Women deciding whether to get breast reconstruction after a mastectomy may not have all the facts needed to make an informed decision, a small U.S. study suggests.

Researchers analyzed survey responses from 126 women undergoing mastectomies and found most of them reported discussing reconstruction with their doctors, but only 58 percent recalled specific conversations about the benefits of this option and just 28 percent remembered talking about the risks.

"If patients don't fully understand their options, they may make a choice that is not truly what they will be happy with," said lead study author Dr. Clara Nan-hi Lee of the University of North Carolina (UNC) Chapel Hill.

The main risks women should consider are complications such as delayed healing or infections, the potential for repeat surgery and the longer recovery period, Lee said by email. The biggest benefits can be improved satisfaction with post-mastectomy body image and eliminating the need to wear a prosthesis, Lee added.

Most women with breast cancer have some type of surgery - either a lumpectomy that removes malignant tissue while sparing the rest of the breast or a mastectomy that removes the entire breast. After surgery, many of them also receive chemotherapy to destroy any remaining abnormal cells and reduce the risk of cancer coming back.

Many women who get a mastectomy don't immediately get breast reconstruction, however, sometimes due to a mistaken belief that this might delay detection of cancer recurrence in the future.

To assess how well women understood the pros and cons of reconstruction, Lee and colleagues reviewed survey data from women who had mastectomies at the North Carolina Cancer Hospital, which is affiliated with UNC.

The women answered multiple-choice questions about their knowledge of reconstruction. Overall, the average score on the questions was about 59 percent.

Seven out of 10 women provided correct responses to at least half the questions.

Knowledge was much worse, however, when it came to the risks of reconstruction. Just 14 percent of participants knew that the risk of major complications within the first two years after surgery was 16 to 40 percent. Most of the time, women underestimated the risk.

In addition, just four in 10 participants knew that women tend to be equally satisfied after a mastectomy whether or not they get reconstruction.

Just six in 10 women knew that reconstruction doesn't affect cancer detection in future screenings.

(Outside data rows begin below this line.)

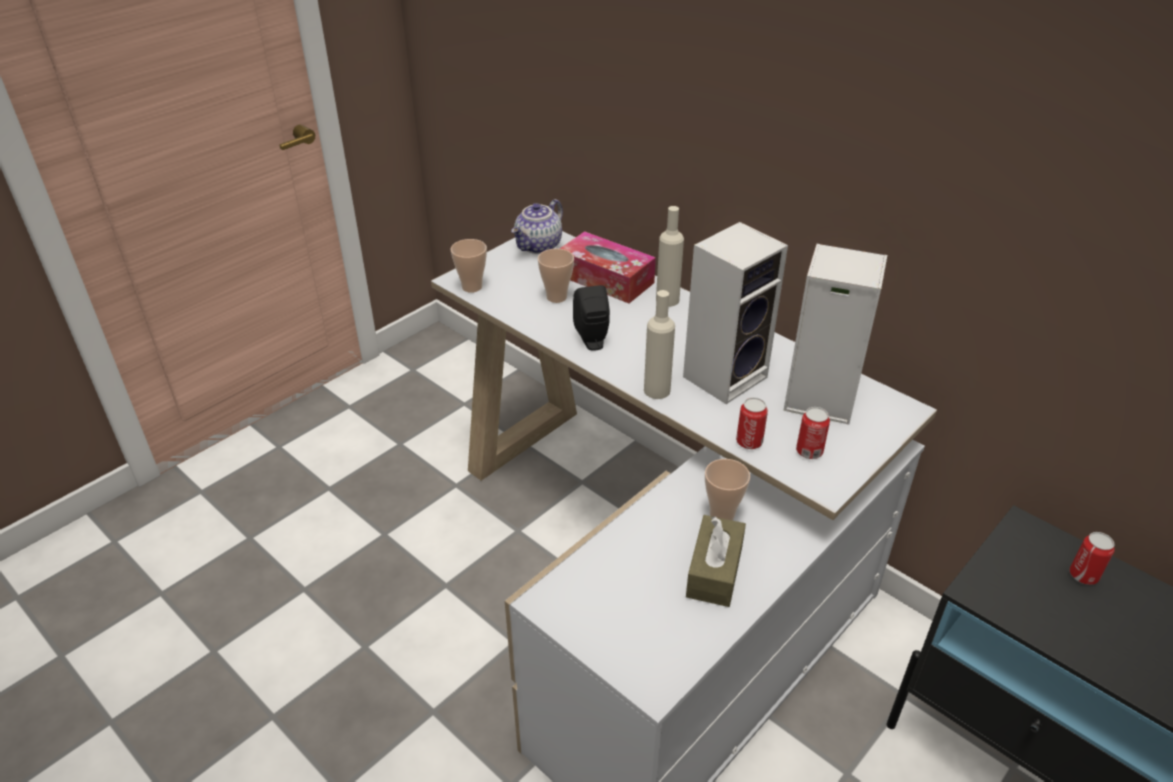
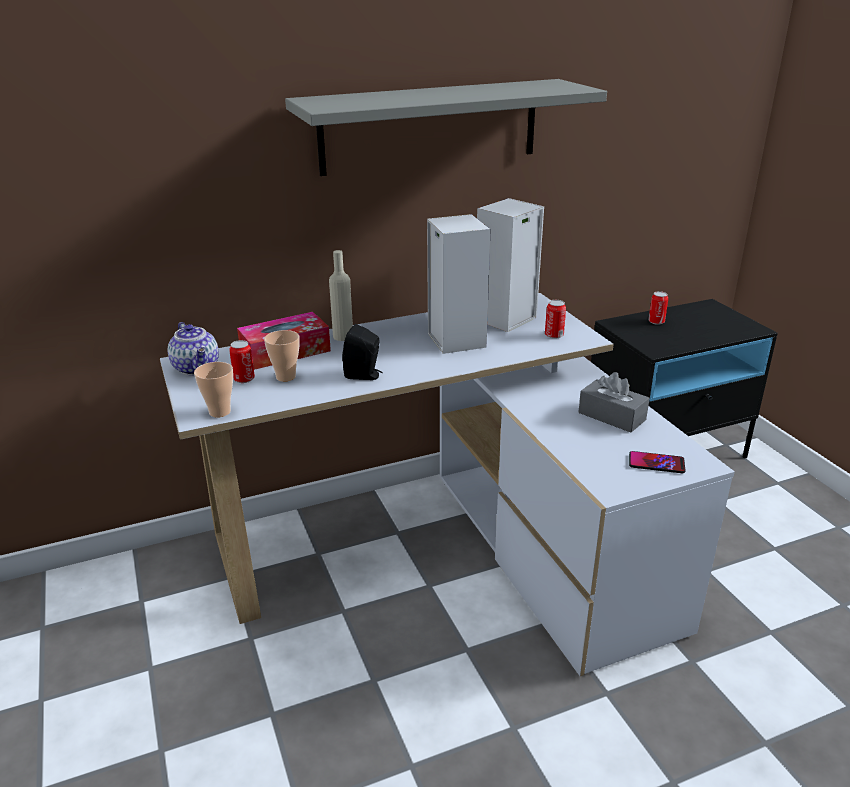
camera: 65 degrees left, 10 degrees down
(627, 635) = (656, 463): none -> phone
(657, 390) = (450, 366): beige bottle -> none
(714, 571) = (612, 416): brown tissue box -> grey tissue box
(722, 514) = (560, 399): cup -> none
(749, 442) = (531, 350): can -> can (244, 379)
(835, 115) = (430, 126): none -> grey shelf

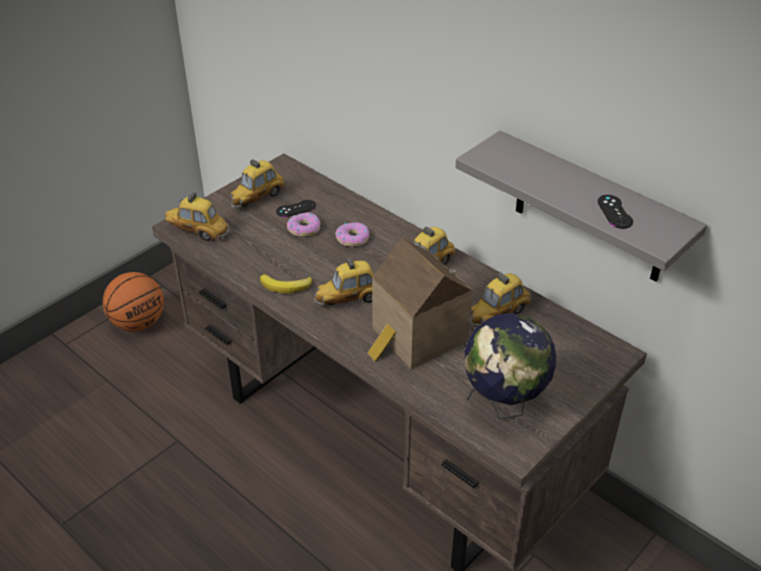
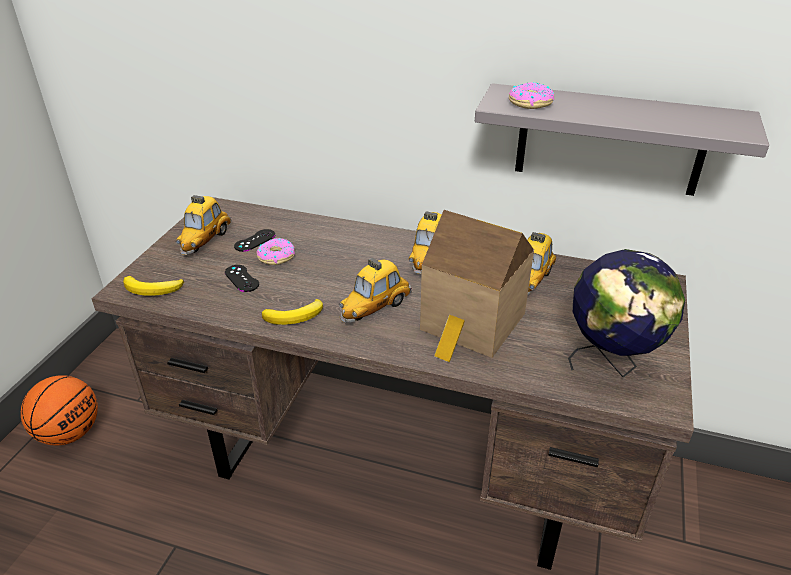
camera: 25 degrees left, 5 degrees down
(197, 231) = (153, 289): toy car -> banana
(352, 238) = (335, 252): donut -> donut (530, 102)
(614, 212) = (673, 118): black game controller -> black game controller (242, 278)

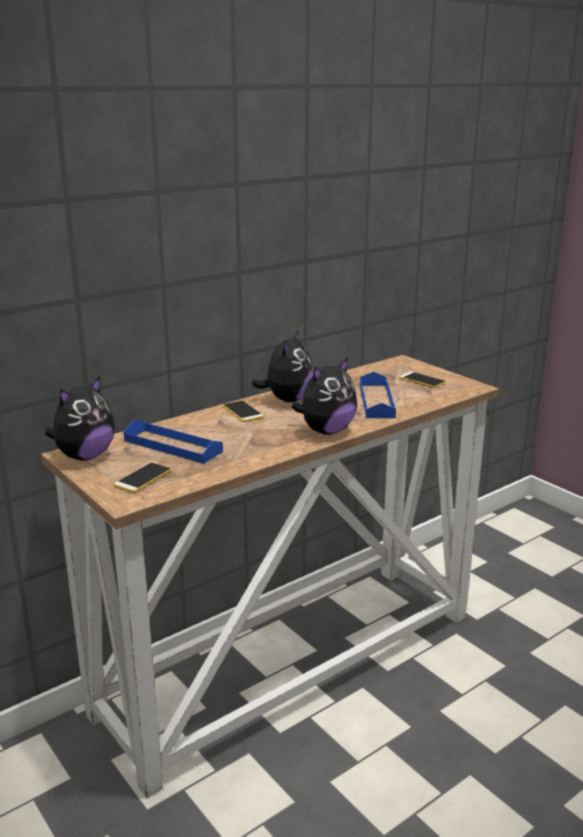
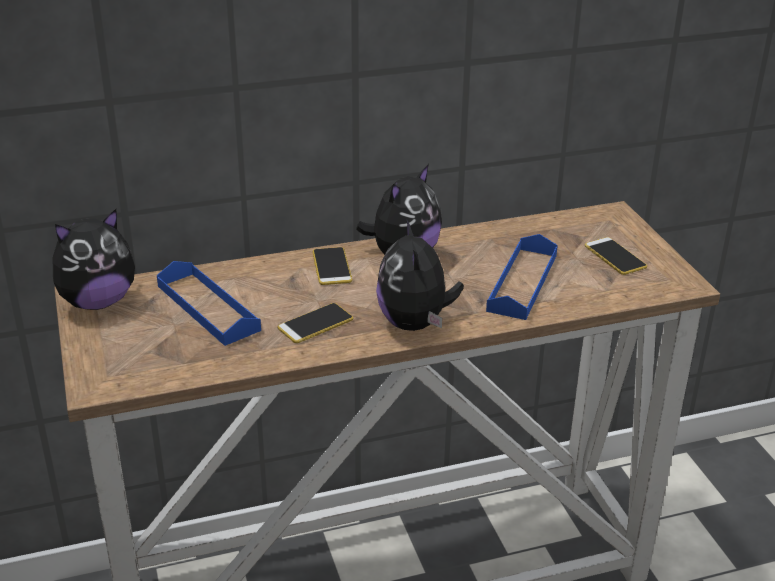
camera: 20 degrees right, 10 degrees up
(143, 478) = (139, 353): phone -> phone (315, 324)
(326, 431) = (415, 323): plush toy -> plush toy turned 105 degrees clockwise

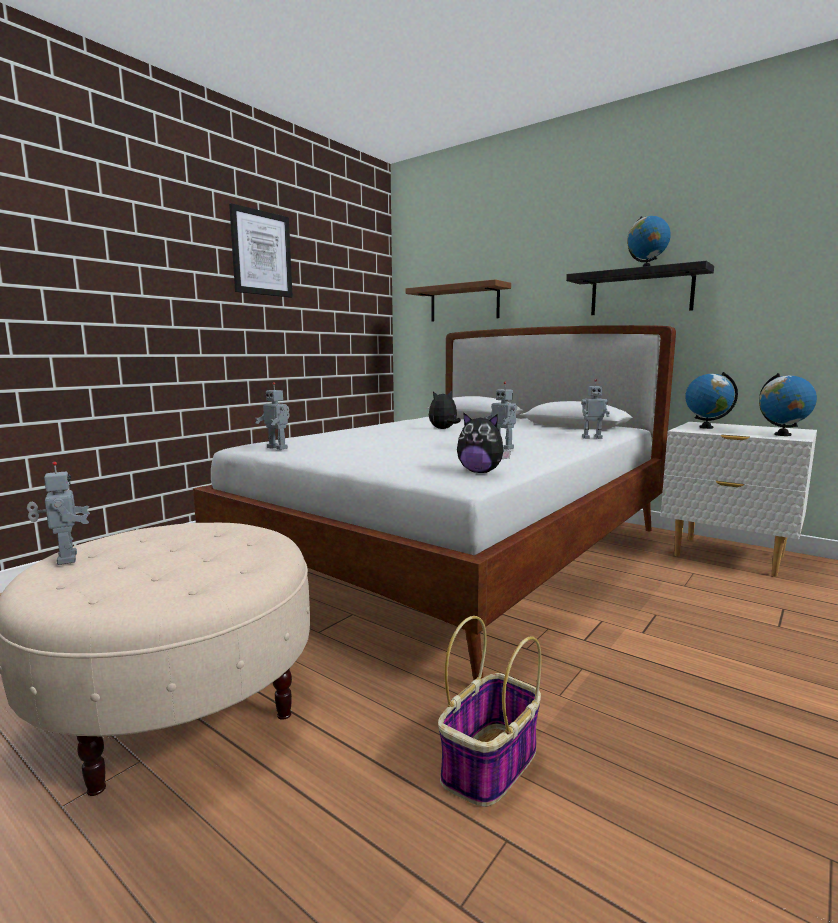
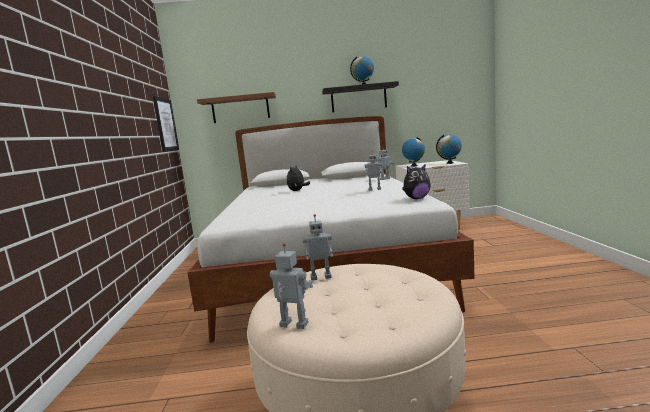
camera: 40 degrees left, 0 degrees up
(261, 253) = (108, 69): picture -> picture (165, 124)
(278, 448) = (256, 219): toy robot -> toy robot (321, 277)
(489, 765) = (523, 332): basket -> none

And, while reconstruction doesn't influence the odds of cancer returning, only three quarters of women correctly provided this response.

Limitations of the study include its reliance on participants from a single clinic, as well as a population of women who may be better educated and wealthier than a typical breast cancer patient, the authors note in the Annals of Surgery.

While more research is needed to better understand how well women comprehend their options after a mastectomy, the findings suggest that women may not be getting all the facts they need to make an informed decision, the authors conclude.

The choice about reconstruction may be a largely personal one, but some characteristics can also make patients better or worse candidates for this option, said Dr. Lisa Schneider, a surgeon at the Institute for Advanced Reconstruction at The Plastic Surgery Center in Shrewsbury, New Jersey.

Women who are younger with a normal body weight and no major medical problems other than cancer may be better candidates for reconstruction, Schneider, who wasn't involved in the study, said by email.

Patients who are elderly or obese, smokers, or who have health problems such as diabetes or bleeding disorders might not be good candidates for surgery, Schneider said. Some women with very aggressive or advanced tumors might also want to get additional chemotherapy or radiation prior to breast reconstruction.